RIYADH, 30 May 2005 — The Saudi Arabian Capital Markets Law (CML) has the potential to bring radical changes to the Kingdom’s banking and financial markets. The chief regulatory body of the CML, the Capital Market Authority (CMA), headed by a 5-member board is charged with:

• Regulating and developing the capital market.

• Protecting investors from unfair practices (e.g., insider trading, market manipulation.

• Regulating and monitoring securities issuance and trading.

Last year, the CMA issued implementing regulations related to: Issuing of securities, (ii) Market conduct, and (iii) Listing requirements for an initial public offering (IPO).

The CMA has just announced the licensing of non-bank financial intermediaries for the first time, the details of which have not yet been published in English.

Under the new regulations, for a company to issue shares for the first time to the public (called an IPO): (1) The issuer must be a Saudi joint stock company; (2) It must appoint a CMA-approved financial adviser to prepare an offering prospectus; (3) The issue must be fully underwritten by a CMA-approved underwriter; (4) The issuer must have been an independent business for at least three years under substantially the same management; (5) It must have published audited accounts covering at least three financial years using officially approved accounting standards; (6) Senior management must have appropriate expertise and experience, and (7) The company must have sufficient working capital for 12 months.

In addition, (8) at least 30 percent of the total (of each class of) shares must be sold and (9) the total IPO amount should be at least SR100 million.

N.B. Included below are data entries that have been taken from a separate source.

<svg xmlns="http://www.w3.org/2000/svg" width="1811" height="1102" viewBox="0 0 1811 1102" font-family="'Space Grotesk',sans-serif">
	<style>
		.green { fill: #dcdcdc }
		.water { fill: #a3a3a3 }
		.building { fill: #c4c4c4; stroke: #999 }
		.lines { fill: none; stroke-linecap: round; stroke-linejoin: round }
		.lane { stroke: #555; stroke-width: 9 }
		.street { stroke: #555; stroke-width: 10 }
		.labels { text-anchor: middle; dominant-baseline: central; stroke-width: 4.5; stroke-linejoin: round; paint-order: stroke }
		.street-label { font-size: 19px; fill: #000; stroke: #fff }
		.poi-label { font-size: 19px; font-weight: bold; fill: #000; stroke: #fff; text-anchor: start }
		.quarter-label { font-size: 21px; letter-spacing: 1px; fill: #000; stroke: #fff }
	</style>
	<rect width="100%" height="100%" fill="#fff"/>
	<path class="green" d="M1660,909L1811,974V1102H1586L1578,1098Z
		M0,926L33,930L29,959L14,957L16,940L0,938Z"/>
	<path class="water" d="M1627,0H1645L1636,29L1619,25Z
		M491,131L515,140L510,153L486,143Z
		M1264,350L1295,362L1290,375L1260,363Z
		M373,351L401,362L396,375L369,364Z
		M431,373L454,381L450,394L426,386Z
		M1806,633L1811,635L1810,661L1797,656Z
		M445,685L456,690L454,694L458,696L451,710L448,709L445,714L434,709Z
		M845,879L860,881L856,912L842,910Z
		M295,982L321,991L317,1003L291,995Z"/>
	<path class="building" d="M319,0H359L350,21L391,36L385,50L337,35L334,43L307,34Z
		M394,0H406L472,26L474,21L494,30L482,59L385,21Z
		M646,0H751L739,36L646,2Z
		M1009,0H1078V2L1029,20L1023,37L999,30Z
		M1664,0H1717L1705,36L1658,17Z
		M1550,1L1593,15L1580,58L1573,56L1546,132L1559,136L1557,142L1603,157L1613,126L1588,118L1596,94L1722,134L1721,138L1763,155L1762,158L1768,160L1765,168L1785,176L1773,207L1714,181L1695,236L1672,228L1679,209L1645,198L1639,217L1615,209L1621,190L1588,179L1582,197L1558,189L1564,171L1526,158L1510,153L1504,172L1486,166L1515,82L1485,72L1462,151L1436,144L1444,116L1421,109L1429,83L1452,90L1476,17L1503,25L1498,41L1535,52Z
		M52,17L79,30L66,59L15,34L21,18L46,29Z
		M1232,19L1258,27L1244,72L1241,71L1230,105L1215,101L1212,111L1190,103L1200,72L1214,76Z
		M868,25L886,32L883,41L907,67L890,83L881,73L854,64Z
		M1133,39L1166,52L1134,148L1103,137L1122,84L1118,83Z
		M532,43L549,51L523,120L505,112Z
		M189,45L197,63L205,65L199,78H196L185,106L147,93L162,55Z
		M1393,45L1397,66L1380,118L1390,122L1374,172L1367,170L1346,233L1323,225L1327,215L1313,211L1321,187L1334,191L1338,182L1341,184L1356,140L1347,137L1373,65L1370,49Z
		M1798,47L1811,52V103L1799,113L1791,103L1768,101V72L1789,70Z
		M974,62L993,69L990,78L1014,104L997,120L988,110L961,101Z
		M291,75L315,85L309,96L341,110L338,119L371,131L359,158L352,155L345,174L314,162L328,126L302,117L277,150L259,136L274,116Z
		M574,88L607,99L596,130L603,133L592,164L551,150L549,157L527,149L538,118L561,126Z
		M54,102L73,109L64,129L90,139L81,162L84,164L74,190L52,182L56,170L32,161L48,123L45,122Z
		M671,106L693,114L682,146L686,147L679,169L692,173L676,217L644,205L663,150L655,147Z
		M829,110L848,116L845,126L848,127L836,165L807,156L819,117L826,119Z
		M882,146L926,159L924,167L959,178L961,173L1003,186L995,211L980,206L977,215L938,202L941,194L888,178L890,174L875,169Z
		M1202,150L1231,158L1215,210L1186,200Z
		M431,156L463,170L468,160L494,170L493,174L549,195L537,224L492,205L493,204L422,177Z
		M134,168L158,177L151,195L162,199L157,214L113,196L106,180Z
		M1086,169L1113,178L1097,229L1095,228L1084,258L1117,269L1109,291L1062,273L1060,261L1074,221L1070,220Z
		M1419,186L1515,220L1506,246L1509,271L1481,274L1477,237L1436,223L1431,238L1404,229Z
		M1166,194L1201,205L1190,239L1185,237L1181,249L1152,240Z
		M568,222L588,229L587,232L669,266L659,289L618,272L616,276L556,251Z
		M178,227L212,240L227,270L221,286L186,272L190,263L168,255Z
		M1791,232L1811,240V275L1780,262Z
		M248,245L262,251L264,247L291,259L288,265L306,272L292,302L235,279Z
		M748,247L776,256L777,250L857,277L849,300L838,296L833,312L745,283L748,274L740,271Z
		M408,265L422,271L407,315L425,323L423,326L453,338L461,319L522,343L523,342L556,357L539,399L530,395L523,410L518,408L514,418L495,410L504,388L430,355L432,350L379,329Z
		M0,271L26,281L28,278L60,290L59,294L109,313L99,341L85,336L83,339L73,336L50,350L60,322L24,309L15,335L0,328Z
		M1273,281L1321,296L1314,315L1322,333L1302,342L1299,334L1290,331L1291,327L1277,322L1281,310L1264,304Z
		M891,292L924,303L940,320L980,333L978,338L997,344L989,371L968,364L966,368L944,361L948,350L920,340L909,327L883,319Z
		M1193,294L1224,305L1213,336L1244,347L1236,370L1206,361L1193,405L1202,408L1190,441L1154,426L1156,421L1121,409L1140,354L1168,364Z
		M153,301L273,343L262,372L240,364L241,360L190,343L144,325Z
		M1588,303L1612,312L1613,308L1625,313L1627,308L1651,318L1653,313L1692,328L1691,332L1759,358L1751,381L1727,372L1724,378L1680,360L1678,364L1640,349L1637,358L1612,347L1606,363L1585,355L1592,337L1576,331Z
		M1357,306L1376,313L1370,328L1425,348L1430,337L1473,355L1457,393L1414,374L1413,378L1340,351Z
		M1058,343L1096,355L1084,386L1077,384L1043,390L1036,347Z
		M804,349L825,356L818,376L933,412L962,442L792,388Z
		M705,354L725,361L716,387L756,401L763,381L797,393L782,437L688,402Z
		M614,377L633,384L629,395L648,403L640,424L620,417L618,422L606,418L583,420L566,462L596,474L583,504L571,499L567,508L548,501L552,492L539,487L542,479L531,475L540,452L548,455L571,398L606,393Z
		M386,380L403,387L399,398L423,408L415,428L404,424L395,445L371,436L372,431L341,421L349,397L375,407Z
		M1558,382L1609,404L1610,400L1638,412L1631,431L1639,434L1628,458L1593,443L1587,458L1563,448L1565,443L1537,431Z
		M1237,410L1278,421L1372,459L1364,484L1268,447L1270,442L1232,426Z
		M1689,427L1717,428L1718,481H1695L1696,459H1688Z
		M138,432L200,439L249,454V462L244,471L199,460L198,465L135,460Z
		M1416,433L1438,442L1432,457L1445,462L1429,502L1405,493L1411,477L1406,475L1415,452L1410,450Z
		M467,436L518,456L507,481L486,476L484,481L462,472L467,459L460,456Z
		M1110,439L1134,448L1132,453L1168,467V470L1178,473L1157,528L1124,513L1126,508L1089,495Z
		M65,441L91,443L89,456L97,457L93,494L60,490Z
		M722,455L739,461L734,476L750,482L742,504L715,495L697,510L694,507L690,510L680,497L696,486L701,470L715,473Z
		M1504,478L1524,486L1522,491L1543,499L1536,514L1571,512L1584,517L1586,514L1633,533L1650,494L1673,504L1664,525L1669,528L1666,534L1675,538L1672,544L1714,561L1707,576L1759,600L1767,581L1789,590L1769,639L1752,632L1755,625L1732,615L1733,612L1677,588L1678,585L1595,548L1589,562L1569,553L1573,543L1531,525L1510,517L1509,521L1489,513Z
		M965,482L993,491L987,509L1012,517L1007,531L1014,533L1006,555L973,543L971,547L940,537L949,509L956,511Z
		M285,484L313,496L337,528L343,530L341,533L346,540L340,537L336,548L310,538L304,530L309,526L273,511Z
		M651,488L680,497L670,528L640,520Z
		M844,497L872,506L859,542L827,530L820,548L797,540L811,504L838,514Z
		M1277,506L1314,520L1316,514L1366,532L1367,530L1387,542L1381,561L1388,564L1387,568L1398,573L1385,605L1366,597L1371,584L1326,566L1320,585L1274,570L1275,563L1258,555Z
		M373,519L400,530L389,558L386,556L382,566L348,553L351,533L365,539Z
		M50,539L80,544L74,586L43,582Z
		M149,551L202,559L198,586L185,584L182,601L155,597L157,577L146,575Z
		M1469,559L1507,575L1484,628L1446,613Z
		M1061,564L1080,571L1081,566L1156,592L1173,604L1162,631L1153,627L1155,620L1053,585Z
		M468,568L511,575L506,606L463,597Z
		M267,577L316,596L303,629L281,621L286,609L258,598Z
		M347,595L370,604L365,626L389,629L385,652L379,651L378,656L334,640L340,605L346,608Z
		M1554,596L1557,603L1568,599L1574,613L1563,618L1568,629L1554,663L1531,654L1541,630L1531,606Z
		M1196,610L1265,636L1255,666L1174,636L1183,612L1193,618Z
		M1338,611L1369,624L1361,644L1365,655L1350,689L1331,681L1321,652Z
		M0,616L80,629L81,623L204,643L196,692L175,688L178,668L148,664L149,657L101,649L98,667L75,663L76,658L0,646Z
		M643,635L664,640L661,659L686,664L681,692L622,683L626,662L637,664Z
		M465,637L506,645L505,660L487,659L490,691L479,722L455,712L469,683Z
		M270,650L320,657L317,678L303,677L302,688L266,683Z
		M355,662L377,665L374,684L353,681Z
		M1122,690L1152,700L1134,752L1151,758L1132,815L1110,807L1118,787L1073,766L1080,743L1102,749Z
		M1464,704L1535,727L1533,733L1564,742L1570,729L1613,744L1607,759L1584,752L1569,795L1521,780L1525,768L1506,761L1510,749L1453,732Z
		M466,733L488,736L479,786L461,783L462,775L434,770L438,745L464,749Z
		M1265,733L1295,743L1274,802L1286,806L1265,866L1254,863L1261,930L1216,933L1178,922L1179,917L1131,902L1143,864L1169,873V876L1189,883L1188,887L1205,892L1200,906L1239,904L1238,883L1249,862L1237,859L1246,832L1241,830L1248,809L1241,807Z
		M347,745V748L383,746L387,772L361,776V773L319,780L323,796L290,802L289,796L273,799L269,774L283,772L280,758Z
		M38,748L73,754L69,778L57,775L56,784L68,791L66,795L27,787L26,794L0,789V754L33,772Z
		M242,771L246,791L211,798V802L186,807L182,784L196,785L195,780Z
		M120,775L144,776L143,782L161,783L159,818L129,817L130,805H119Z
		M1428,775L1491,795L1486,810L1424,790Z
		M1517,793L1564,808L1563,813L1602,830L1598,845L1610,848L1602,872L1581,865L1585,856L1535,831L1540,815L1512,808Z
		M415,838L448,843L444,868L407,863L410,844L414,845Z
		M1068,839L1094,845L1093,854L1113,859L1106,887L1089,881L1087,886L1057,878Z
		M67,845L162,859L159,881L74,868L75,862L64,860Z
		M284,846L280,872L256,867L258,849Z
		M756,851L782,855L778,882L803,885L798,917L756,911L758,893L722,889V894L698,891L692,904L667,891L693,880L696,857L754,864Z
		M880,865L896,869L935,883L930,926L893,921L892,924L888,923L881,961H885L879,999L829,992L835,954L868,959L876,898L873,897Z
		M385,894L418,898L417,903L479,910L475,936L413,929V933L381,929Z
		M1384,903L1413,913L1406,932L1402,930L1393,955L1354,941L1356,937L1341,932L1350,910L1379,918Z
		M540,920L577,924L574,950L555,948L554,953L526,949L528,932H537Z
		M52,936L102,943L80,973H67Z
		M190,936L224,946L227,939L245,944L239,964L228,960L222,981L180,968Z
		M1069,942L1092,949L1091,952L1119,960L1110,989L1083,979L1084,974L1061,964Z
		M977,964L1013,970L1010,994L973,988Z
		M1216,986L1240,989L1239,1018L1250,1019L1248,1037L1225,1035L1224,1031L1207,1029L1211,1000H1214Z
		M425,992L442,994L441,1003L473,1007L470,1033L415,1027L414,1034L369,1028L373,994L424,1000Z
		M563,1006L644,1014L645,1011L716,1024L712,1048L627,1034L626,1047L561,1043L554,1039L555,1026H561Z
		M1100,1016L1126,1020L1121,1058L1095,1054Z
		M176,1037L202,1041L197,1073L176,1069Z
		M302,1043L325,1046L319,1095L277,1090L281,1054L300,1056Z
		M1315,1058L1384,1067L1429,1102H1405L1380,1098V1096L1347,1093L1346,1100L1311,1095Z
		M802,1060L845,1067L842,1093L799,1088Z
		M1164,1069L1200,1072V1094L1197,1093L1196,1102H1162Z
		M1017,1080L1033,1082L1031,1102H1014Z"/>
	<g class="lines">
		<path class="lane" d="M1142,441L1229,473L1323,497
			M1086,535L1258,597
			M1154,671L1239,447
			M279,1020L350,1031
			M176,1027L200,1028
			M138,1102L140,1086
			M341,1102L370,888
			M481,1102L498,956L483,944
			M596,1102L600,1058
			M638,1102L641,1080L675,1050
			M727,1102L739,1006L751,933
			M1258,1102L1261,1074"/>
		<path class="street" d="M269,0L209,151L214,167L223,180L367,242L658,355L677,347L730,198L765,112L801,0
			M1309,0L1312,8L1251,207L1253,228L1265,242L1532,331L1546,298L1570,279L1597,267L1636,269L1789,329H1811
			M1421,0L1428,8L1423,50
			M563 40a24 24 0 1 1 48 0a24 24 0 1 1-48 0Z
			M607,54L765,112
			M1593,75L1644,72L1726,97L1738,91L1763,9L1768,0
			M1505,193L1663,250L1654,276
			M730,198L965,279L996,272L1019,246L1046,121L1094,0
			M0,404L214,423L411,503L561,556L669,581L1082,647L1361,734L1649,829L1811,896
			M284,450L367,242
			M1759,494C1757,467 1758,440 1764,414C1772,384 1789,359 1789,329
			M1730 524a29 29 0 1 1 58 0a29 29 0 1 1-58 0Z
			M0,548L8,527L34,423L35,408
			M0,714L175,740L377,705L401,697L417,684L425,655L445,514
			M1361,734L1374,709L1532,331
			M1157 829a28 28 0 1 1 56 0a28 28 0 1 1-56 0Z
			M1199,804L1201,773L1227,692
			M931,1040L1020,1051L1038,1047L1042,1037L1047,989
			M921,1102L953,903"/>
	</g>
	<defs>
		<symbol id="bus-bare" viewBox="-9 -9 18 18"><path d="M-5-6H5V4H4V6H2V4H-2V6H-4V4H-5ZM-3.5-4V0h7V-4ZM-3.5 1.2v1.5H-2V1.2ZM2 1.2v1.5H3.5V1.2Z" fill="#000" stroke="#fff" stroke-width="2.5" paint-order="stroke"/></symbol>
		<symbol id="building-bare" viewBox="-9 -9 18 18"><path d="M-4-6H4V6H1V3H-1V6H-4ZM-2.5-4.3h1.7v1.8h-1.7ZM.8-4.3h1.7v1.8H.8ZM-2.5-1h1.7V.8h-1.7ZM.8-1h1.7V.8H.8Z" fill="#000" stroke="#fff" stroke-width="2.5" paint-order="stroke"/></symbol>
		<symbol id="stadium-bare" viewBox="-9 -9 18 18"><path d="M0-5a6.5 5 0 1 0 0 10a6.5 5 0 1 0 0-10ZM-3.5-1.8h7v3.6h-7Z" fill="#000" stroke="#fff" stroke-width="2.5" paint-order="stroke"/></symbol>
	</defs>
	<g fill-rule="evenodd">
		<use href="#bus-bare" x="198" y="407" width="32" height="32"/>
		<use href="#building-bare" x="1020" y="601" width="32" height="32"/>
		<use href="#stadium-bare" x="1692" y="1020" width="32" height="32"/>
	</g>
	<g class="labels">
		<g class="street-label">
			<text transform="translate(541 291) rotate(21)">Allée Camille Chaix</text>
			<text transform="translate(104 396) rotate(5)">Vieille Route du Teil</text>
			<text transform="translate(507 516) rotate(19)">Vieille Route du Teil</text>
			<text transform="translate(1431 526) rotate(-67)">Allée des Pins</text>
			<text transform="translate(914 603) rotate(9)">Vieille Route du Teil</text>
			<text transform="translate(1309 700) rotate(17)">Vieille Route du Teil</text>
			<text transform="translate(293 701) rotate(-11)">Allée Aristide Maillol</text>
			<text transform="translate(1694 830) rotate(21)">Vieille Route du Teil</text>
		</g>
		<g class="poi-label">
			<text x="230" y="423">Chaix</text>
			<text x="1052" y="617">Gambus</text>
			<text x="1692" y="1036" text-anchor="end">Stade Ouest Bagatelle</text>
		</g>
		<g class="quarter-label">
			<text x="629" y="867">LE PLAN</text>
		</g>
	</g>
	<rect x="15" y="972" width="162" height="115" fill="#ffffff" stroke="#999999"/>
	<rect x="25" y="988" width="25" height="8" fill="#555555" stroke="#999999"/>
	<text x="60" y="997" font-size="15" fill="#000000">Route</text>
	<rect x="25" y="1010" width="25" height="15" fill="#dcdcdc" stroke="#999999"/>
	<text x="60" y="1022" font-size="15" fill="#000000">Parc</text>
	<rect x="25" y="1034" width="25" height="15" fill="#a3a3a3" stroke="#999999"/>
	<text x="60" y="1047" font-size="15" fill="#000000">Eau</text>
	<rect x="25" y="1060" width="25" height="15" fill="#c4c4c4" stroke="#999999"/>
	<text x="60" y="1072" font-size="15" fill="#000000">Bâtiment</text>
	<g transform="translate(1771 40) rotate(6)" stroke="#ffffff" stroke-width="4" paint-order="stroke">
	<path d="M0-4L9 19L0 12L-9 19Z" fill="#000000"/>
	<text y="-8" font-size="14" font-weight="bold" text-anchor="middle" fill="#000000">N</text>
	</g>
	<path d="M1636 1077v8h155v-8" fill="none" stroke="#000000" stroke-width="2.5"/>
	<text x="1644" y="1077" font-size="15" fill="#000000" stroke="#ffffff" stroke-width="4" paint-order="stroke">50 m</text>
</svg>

The requirements are not too onerous and introduce much-needed transparency into the process. Moreover, the CMA has discretion to waive requirements No. 4, 5 and 9. The three-year waiting period (unchanged from before) is also not too difficult for most existing companies to meet while it keeps out untested companies. It is notable that there is no profitability test, i.e., the issuer does not have to show profit for a prespecified period before listing. New firms are seldom profitable in the first few years. Moreover startups need external financing, as they would rarely get bank loans. In fact, financing startups is one of the most important roles of a well-designed capital market. It is also notable that the CMA does not set IPO price, the company sets it.

The new regulations also help alleviate the original owners’ fear of losing management control because it allows them to split shares into different classes and float no more than 30 percent of each class. However, further strengthening of this aspect will come when rules governing mergers and acquisitions are developed to calm original owners’ fears that they can be booted out by hostile takeovers.

One key market inhibiting rule that still remains is the minimum size requirement (SR100 million) for an IPO, although, the CMA has the discretion to waive this limitation. Thus a small firm does not have easy access to equity finance.

(Khan H. Zahid is chief economist and vice president at Riyad Bank. He is based in Riyadh.)